### [Assignment]
In the following listing, work out how many lines contain the string "Silkscreen", and state only that number.

### [Study material]
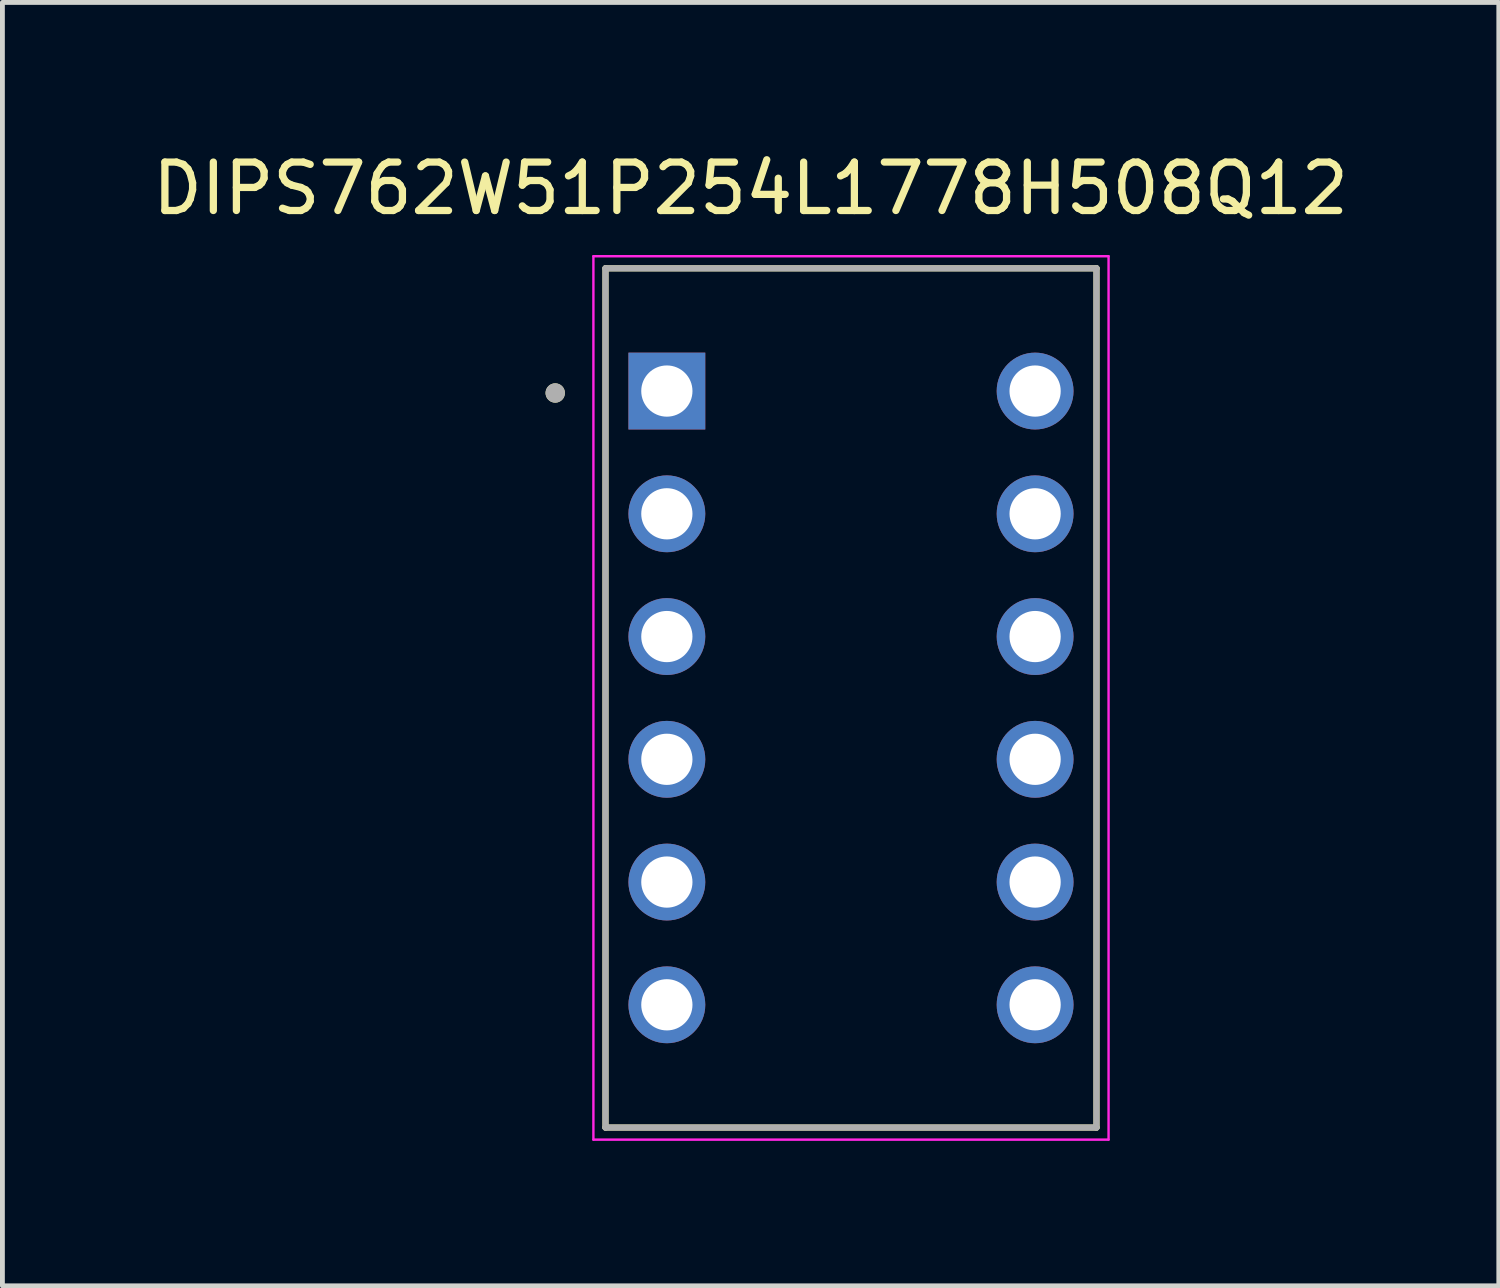
<source format=kicad_pcb>
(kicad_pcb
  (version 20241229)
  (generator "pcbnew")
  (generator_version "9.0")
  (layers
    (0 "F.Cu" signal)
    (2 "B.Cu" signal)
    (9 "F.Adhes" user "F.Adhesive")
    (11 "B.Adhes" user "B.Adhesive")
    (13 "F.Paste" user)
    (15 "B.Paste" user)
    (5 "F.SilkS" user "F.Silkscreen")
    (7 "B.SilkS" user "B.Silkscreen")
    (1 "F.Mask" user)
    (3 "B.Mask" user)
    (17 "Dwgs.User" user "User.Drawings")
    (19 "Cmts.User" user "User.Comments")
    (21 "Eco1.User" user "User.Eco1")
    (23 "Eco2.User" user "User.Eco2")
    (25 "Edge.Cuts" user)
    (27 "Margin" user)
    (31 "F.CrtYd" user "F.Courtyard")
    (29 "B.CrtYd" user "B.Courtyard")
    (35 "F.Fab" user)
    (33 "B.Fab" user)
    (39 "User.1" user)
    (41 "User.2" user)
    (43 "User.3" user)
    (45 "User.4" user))
  (footprint "DIPS762W51P254L1778H508Q12"
    (layer "F.Cu")
    (at 14.559 11.392)
    (property "Reference" "DIPS762W51P254L1778H508Q12" (at -2.077 -10.542 0) (layer "F.SilkS") (effects (font (size 1.002 1.002) (thickness 0.15))))
    (attr through_hole)
    (fp_line (start -5.08 -8.89) (end -5.08 8.89) (stroke (width 0.127) (type solid)) (layer "F.SilkS"))
    (fp_line (start -5.08 8.89) (end 5.08 8.89) (stroke (width 0.127) (type solid)) (layer "F.SilkS"))
    (fp_line (start 5.08 -8.89) (end -5.08 -8.89) (stroke (width 0.127) (type solid)) (layer "F.SilkS"))
    (fp_line (start 5.08 8.89) (end 5.08 -8.89) (stroke (width 0.127) (type solid)) (layer "F.SilkS"))
    (fp_circle (center -6.12 -6.31) (end -6.02 -6.31) (stroke (width 0.2) (type solid)) (fill no) (layer "F.SilkS"))
    (fp_line (start -5.33 -9.14) (end -5.33 9.14) (stroke (width 0.05) (type solid)) (layer "F.CrtYd"))
    (fp_line (start -5.33 9.14) (end 5.33 9.14) (stroke (width 0.05) (type solid)) (layer "F.CrtYd"))
    (fp_line (start 5.33 -9.14) (end -5.33 -9.14) (stroke (width 0.05) (type solid)) (layer "F.CrtYd"))
    (fp_line (start 5.33 9.14) (end 5.33 -9.14) (stroke (width 0.05) (type solid)) (layer "F.CrtYd"))
    (fp_line (start -5.08 -8.89) (end -5.08 8.89) (stroke (width 0.127) (type solid)) (layer "F.Fab"))
    (fp_line (start -5.08 8.89) (end 5.08 8.89) (stroke (width 0.127) (type solid)) (layer "F.Fab"))
    (fp_line (start 5.08 -8.89) (end -5.08 -8.89) (stroke (width 0.127) (type solid)) (layer "F.Fab"))
    (fp_line (start 5.08 8.89) (end 5.08 -8.89) (stroke (width 0.127) (type solid)) (layer "F.Fab"))
    (fp_circle (center -6.12 -6.31) (end -6.02 -6.31) (stroke (width 0.2) (type solid)) (fill no) (layer "F.Fab"))
    (pad "1" thru_hole rect (at -3.81 -6.35) (size 1.59 1.59) (drill 1.06) (layers "*.Cu" "*.Mask"))
    (pad "2" thru_hole circle (at -3.81 -3.81) (size 1.59 1.59) (drill 1.06) (layers "*.Cu" "*.Mask"))
    (pad "3" thru_hole circle (at -3.81 -1.27) (size 1.59 1.59) (drill 1.06) (layers "*.Cu" "*.Mask"))
    (pad "4" thru_hole circle (at -3.81 1.27) (size 1.59 1.59) (drill 1.06) (layers "*.Cu" "*.Mask"))
    (pad "5" thru_hole circle (at -3.81 3.81) (size 1.59 1.59) (drill 1.06) (layers "*.Cu" "*.Mask"))
    (pad "6" thru_hole circle (at -3.81 6.35) (size 1.59 1.59) (drill 1.06) (layers "*.Cu" "*.Mask"))
    (pad "7" thru_hole circle (at 3.81 6.35) (size 1.59 1.59) (drill 1.06) (layers "*.Cu" "*.Mask"))
    (pad "8" thru_hole circle (at 3.81 3.81) (size 1.59 1.59) (drill 1.06) (layers "*.Cu" "*.Mask"))
    (pad "9" thru_hole circle (at 3.81 1.27) (size 1.59 1.59) (drill 1.06) (layers "*.Cu" "*.Mask"))
    (pad "10" thru_hole circle (at 3.81 -1.27) (size 1.59 1.59) (drill 1.06) (layers "*.Cu" "*.Mask"))
    (pad "11" thru_hole circle (at 3.81 -3.81) (size 1.59 1.59) (drill 1.06) (layers "*.Cu" "*.Mask"))
    (pad "12" thru_hole circle (at 3.81 -6.35) (size 1.59 1.59) (drill 1.06) (layers "*.Cu" "*.Mask")))
  (gr_rect
    (start -3 -3)
    (end 27.964 23.557)
    (stroke (width 0.1) (type default))
    (fill no)
    (layer "Edge.Cuts")))
</source>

### [Answer to this task]
2